Dobbiamo fermarci e ridefinirli. Dobbiamo stabilirli insieme a chi di questi standard ha una conoscenza diretta. E possono esserlo solo le famiglie ed i pazienti stessi. Poiché quindi è assolutamente discutibile il livello di qualità della vita di Charlie, e poiché c’è un’ipotesi terapeutica valida in linea di principio, qui non ci troviamo di fronte ad un caso di accanimento terapeutico, ma di accanimento contro il piccolo e la sua famiglia e basta.
Non le sembra che dopo questo caso siamo tutti più deboli?
Non so se siamo più deboli. So per certo che siamo più poveri. Il progresso della medicina pone degli interrogativi etici importanti. In particolare il costante progresso delle capacità diagnostiche evidenziano sempre più problemi che meritano attenzione e risorse per essere individuati e risolti. Quando pensiamo alla sostanza dei diritti. E’ necessario che ci interroghiamo sulle risorse che servono a garantirli e senza le quali i diritti sono vuoti.

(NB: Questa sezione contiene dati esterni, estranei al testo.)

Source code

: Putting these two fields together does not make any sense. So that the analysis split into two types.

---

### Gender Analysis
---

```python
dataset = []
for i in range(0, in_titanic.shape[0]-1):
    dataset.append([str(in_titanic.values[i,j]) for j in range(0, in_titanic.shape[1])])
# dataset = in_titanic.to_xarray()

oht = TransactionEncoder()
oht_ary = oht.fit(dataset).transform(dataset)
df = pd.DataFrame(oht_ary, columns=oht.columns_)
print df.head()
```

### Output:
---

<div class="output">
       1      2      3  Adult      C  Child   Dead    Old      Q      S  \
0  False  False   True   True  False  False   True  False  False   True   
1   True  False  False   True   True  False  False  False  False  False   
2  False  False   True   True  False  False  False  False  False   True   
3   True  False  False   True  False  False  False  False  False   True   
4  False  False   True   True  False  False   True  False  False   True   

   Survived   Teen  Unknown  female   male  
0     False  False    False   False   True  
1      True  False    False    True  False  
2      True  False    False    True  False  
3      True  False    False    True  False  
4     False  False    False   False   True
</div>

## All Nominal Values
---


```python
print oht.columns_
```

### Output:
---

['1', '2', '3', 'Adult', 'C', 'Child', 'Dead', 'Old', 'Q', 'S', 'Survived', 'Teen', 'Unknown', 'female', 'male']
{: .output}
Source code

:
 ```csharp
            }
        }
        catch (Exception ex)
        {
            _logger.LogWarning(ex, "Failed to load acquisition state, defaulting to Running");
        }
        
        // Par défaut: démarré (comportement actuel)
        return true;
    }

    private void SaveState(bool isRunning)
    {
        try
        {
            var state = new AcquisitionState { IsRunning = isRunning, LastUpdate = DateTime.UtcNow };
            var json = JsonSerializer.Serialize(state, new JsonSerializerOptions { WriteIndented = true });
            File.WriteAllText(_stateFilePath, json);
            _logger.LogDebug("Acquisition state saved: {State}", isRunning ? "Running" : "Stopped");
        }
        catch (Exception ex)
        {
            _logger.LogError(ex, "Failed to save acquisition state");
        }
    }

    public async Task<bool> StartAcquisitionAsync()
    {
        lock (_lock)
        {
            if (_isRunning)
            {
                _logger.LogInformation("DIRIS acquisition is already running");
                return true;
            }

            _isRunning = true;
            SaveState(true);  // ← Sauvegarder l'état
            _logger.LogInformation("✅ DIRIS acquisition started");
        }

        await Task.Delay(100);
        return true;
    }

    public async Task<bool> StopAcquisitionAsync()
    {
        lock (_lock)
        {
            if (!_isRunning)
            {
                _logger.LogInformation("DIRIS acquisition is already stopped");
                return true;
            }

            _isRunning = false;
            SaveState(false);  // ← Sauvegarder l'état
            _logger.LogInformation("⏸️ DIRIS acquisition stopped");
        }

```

Dunque pensando in generale al diritto alla vita ed alla salute è chiaro che questo deve trovare concretezza nella disponibilità delle risorse che non sono mai infinite. Ma dobbiamo ragionarci insieme. Non possiamo demandare decisioni insindacabili a chi certe esperienze non le vive o non le ha mai vissute e non ne comprende il valore. E comunque c’è diritto dei pazienti a decidere sulla propria vita e sulla propria salute che si estende alle loro famiglie nei casi dei bambini come Charlie, che deve essere inalienabile. Questo è il più grande torto fatto a Charlie e ai suoi genitori.